— START —

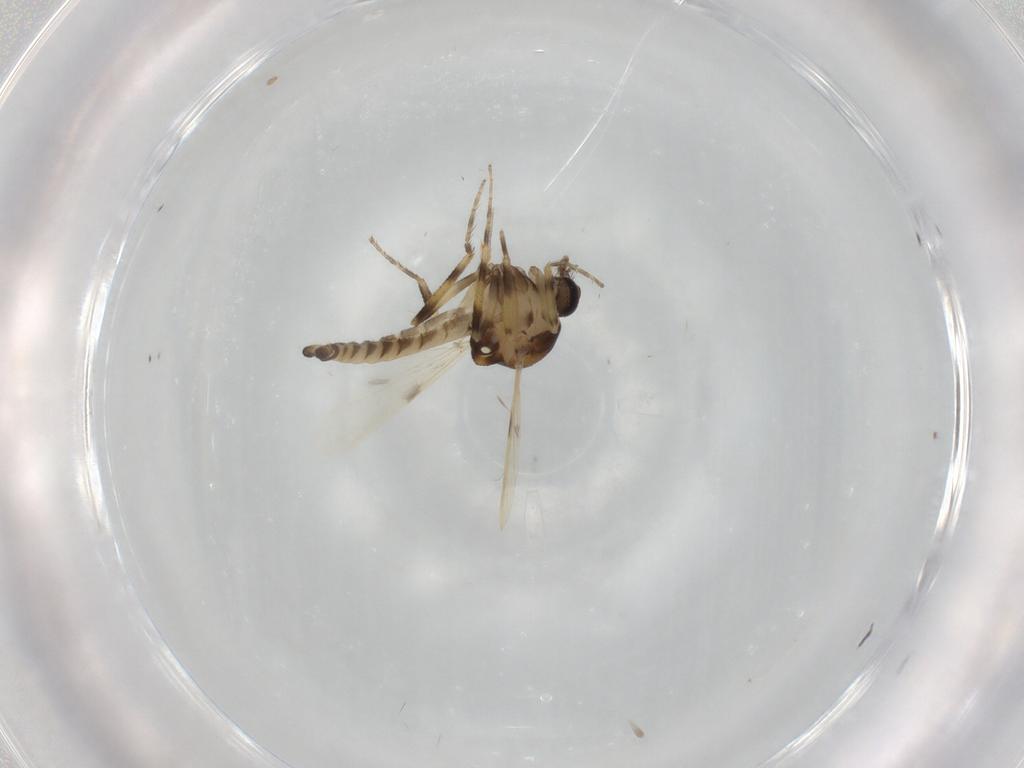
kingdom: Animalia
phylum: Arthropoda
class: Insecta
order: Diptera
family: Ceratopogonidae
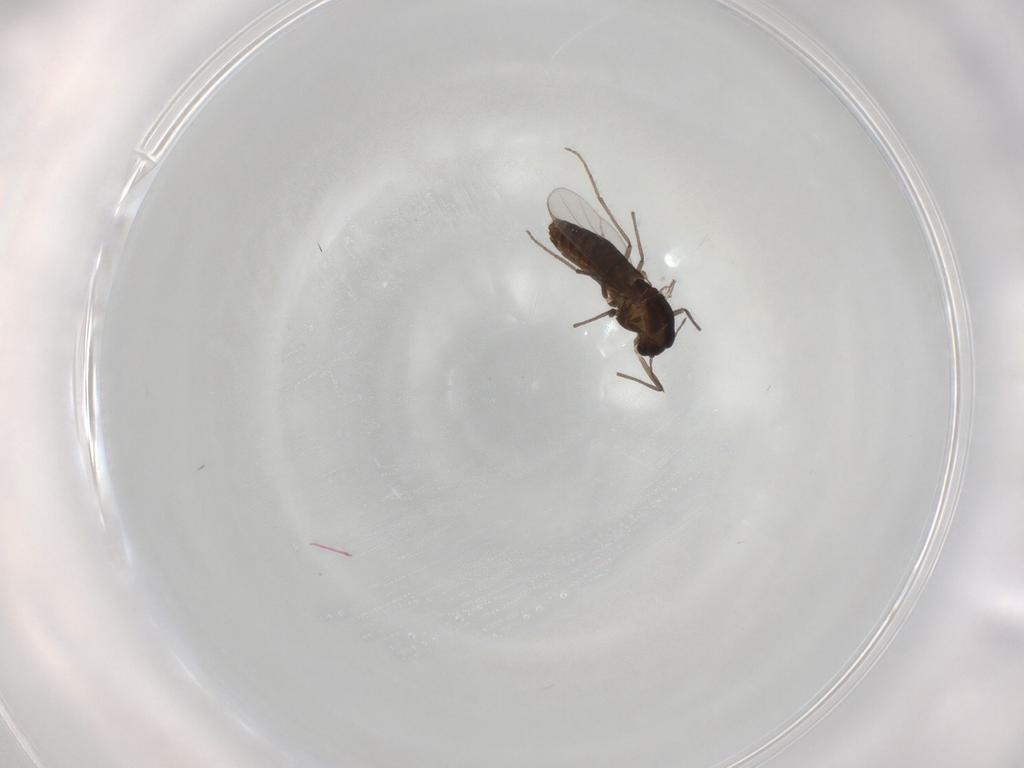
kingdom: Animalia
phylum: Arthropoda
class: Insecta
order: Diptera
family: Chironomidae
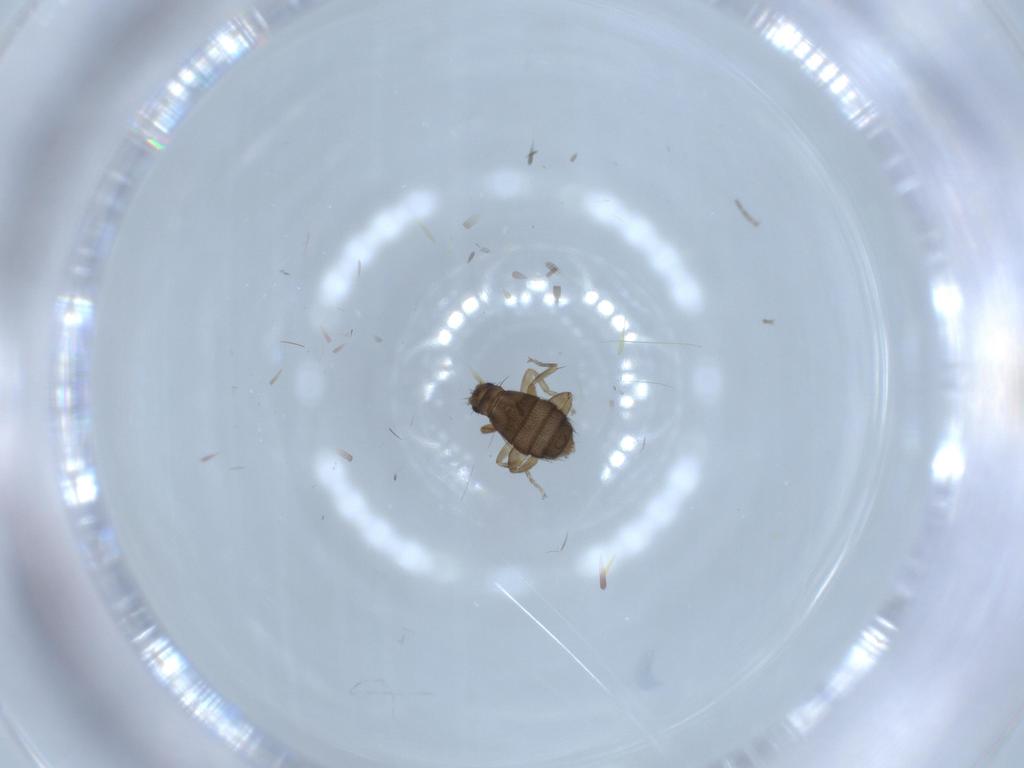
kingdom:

— END —

• **TASK INSTRUCTIONS**
Rewrite every line of the entries above as a Markdown table with two columns, Row for the row number and Line for the line itself, skipping blank lines. Leave the pictures out.

• **THE OUTPUT**
| Row | Line |
|---|---|
| 1 | kingdom: Animalia |
| 2 | phylum: Arthropoda |
| 3 | class: Insecta |
| 4 | order: Diptera |
| 5 | family: Ceratopogonidae |
| 6 | kingdom: Animalia |
| 7 | phylum: Arthropoda |
| 8 | class: Insecta |
| 9 | order: Diptera |
| 10 | family: Chironomidae |
| 11 | kingdom: |